(Excerpts from a dataset)
^^^^^^^^

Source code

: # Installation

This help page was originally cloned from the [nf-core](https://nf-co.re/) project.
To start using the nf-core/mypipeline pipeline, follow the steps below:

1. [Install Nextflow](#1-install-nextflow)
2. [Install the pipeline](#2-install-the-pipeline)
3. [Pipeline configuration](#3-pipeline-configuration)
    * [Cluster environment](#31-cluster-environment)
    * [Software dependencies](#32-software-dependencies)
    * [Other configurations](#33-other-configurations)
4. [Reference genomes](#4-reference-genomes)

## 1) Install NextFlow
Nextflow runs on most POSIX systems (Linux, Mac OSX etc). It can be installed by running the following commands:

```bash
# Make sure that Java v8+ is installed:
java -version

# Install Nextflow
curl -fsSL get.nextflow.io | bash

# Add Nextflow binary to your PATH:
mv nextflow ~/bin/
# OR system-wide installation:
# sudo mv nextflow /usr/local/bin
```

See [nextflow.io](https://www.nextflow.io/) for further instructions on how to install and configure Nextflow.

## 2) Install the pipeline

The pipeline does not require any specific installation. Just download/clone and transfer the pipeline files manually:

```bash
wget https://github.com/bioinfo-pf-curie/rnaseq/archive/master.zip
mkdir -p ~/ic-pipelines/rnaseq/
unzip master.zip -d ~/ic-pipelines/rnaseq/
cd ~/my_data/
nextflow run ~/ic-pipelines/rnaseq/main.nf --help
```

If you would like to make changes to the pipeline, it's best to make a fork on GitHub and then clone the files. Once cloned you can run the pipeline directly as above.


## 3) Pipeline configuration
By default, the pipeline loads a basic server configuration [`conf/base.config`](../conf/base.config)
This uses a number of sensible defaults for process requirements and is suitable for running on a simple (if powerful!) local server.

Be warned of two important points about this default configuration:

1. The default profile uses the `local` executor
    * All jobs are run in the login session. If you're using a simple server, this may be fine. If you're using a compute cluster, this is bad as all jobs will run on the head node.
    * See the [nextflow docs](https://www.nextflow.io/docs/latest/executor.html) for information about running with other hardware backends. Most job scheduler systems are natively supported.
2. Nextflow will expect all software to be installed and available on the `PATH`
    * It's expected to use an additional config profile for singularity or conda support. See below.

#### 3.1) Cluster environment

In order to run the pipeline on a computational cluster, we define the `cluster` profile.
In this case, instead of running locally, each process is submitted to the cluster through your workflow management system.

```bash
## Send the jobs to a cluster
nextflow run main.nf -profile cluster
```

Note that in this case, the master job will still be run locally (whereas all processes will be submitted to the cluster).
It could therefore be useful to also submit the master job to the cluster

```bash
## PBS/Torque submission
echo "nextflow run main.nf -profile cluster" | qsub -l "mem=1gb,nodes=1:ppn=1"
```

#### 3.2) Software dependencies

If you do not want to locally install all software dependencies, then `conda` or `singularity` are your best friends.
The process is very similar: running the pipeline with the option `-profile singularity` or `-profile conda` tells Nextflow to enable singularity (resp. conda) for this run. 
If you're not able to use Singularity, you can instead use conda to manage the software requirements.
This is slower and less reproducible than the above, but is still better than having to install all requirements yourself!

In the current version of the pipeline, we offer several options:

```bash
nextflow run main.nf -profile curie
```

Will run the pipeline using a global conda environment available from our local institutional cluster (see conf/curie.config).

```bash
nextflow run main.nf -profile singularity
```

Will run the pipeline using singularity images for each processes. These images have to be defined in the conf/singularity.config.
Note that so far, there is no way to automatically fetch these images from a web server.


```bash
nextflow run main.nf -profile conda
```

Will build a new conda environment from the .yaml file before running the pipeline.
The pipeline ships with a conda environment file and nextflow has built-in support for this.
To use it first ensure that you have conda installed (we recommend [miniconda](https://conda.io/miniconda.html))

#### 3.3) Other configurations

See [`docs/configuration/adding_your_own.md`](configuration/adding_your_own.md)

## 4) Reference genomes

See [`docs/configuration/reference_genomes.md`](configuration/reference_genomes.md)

^^^^^^^^

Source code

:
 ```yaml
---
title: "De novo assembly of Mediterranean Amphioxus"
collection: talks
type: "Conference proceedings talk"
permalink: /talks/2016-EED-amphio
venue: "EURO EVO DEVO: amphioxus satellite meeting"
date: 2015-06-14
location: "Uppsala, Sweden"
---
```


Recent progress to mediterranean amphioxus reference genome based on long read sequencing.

^^^^^^^^

#### What the task requires
The entries above hold the needed span. Transcribe exactly the lines from the one with "It could therefore" to the one with "If you do not", both included.

#### Solution to this exercise
It could therefore be useful to also submit the master job to the cluster

```bash
## PBS/Torque submission
echo "nextflow run main.nf -profile cluster" | qsub -l "mem=1gb,nodes=1:ppn=1"
```

#### 3.2) Software dependencies

If you do not want to locally install all software dependencies, then `conda` or `singularity` are your best friends.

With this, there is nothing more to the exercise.